*Trecho*
┌──

Defesa de Bolsonaro nega falta grave em arma
A defesa do ex-presidente Jair Bolsonaro enviou uma petição ao ministro Alexandre de Moraes, do Supremo Tribunal Federal (STF), pedindo que a apreensão recente de uma pistola em nome do ex-presidente não seja considerada uma “falta grave”. Os advogados também solicitaram a manutenção da prisão domiciliar, já que o prazo inicial de 90 dias expirou na sexta-feira, 26.
A arma foi apreendida durante uma blitz de trânsito no Distrito Federal. Ela estava dentro de um veículo oficial da Presidência, conduzido pelo segundo-sargento do Exército Estácio Leite da Silva Filho. Durante a abordagem, o militar admitiu que a arma pertencia a Bolsonaro.
Ao saber do caso na quarta-feira, 24, Moraes pediu à Procuradoria-Geral da República (PGR) que analisasse, em até 48 horas, se a apreensão poderia interferir na prisão domiciliar do ex-presidente por possível falta grave.
A defesa de Bolsonaro afirma que a arma foi retirada de casa para reparo de uma peça. Os advogados dizem que o militar informou corretamente a propriedade da arma durante a abordagem. “Não houve ocultação do armamento, adulteração de registro, emprego de expediente destinado a frustrar a fiscalização estatal ou qualquer conduta voltada a impedir a identificação de sua origem ou titularidade”, afirmam.
Na petição, a defesa ressalta que Bolsonaro nunca foi informado sobre uma eventual cassação do registro da arma ou sobre a abertura de processo administrativo para esse fim. Eles argumentam que não há “elemento concreto que indique dolo ou culpa do ex-presidente para descumprir decisão judicial ou violar as regras da execução penal”.
Os advogados pedem que o STF afaste o entendimento de falta grave no caso e mantenha o cumprimento da pena “nos exatos termos atualmente estabelecidos, com a prorrogação do regime domiciliar humanitário”.
Na quinta-feira, 25, a PGR informou que ainda não pode dar um parecer sobre a ocorrência ou não de falta grave até que as investigações sejam concluídas.

└──

*Material de origem*

┌──

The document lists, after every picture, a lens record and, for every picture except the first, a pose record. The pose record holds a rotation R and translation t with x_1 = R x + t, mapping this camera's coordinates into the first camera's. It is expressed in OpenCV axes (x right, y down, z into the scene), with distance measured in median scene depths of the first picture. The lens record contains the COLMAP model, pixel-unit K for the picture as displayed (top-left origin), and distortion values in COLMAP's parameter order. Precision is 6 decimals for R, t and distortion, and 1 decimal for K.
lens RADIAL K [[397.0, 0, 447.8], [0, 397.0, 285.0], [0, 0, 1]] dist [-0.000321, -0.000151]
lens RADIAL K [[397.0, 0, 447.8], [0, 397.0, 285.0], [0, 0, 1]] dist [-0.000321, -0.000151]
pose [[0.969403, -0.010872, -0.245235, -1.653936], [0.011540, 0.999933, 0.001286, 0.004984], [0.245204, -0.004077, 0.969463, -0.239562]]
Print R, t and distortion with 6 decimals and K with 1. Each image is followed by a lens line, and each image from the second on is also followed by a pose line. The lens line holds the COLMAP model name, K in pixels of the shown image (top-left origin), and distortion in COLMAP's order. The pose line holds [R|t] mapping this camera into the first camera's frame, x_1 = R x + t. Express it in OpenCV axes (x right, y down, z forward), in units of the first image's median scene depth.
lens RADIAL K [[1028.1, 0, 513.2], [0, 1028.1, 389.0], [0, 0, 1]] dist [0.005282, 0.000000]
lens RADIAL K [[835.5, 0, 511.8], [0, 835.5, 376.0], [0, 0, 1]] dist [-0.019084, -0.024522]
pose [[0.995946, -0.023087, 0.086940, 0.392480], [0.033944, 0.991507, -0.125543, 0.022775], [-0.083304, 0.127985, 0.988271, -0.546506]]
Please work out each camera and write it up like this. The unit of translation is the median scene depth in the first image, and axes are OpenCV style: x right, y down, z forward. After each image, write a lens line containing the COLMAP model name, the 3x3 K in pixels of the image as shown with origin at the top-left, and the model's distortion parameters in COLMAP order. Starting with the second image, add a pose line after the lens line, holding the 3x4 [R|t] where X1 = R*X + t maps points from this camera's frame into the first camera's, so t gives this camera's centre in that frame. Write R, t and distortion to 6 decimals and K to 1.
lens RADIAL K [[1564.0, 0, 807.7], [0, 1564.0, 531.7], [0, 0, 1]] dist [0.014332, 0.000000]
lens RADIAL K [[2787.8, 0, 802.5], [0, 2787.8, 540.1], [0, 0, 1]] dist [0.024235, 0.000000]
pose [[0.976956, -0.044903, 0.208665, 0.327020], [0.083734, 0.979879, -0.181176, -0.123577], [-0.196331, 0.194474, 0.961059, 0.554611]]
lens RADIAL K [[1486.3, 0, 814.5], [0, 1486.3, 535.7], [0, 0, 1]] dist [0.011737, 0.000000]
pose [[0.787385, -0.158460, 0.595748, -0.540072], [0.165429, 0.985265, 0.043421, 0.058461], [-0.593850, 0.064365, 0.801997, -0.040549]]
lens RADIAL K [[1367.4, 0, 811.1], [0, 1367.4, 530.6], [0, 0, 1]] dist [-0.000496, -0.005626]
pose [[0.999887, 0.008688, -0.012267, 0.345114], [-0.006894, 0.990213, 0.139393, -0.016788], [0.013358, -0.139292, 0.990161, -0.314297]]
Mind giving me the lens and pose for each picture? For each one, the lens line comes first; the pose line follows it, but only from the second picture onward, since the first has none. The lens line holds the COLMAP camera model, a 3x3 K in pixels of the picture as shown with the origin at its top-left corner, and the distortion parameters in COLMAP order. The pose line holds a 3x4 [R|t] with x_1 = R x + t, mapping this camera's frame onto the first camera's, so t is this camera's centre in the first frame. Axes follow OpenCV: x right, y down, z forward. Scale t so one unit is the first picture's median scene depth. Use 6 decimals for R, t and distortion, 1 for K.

└──

*Instruções da tarefa*
Na notícia sobre a arma de Bolsonaro, quem conduzia o veículo oficial em que a pistola foi apreendida? Responda, por favor, em uma frase.

*Resposta da tarefa*
O veículo era conduzido pelo segundo-sargento do Exército Estácio Leite da Silva Filho.